Set down each of the lines below word for word, and leave the pictures out of your answer.

╭──

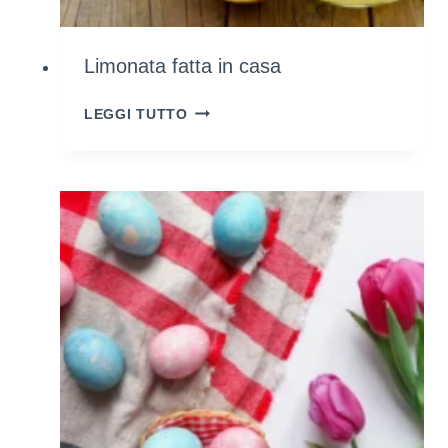
Limonata fatta in casa
LIMONATA
LEGGI TUTTO
FATTA
IN
CASA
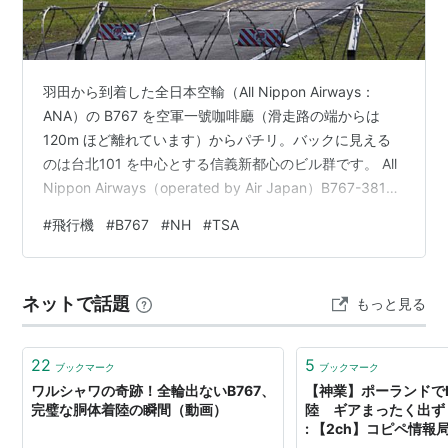
羽田から到着した全日本空輸（All Nippon Airways：
ANA）の B767 を空軍一號咖啡廳（滑走路の端からは
120m ほど離れています）からパチリ。バックに見える
のは台北101 を中心とする信義新都心のビル群です。 All
Nippon Airways（operated by Air Japan）B767-381ER
JA620A TSA ランキング参加中飛行機
#
飛行機
#
B767
#
NH
#
TSA
ネットで話題
もっと見る
22
5
ブックマーク
ブックマーク
ワルシャワの奇跡！全輪出ないB767、
【神業】ポーランドでB
完璧な胴体着陸の瞬間（動画）
陸 ギアまったく出ず
: 【2ch】コピペ情報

╰──

**Output of the exercise**
Limonata fatta in casa
LIMONATA
LEGGI TUTTO
FATTA
IN
CASA
羽田から到着した全日本空輸（All Nippon Airways：
ANA）の B767 を空軍一號咖啡廳（滑走路の端からは
120m ほど離れています）からパチリ。バックに見える
のは台北101 を中心とする信義新都心のビル群です。 All
Nippon Airways（operated by Air Japan）B767-381ER
JA620A TSA ランキング参加中飛行機
#
飛行機
#
B767
#
NH
#
TSA
ネットで話題
もっと見る
22
5
ブックマーク
ブックマーク
ワルシャワの奇跡！全輪出ないB767、
【神業】ポーランドでB
完璧な胴体着陸の瞬間（動画）
陸 ギアまったく出ず
: 【2ch】コピペ情報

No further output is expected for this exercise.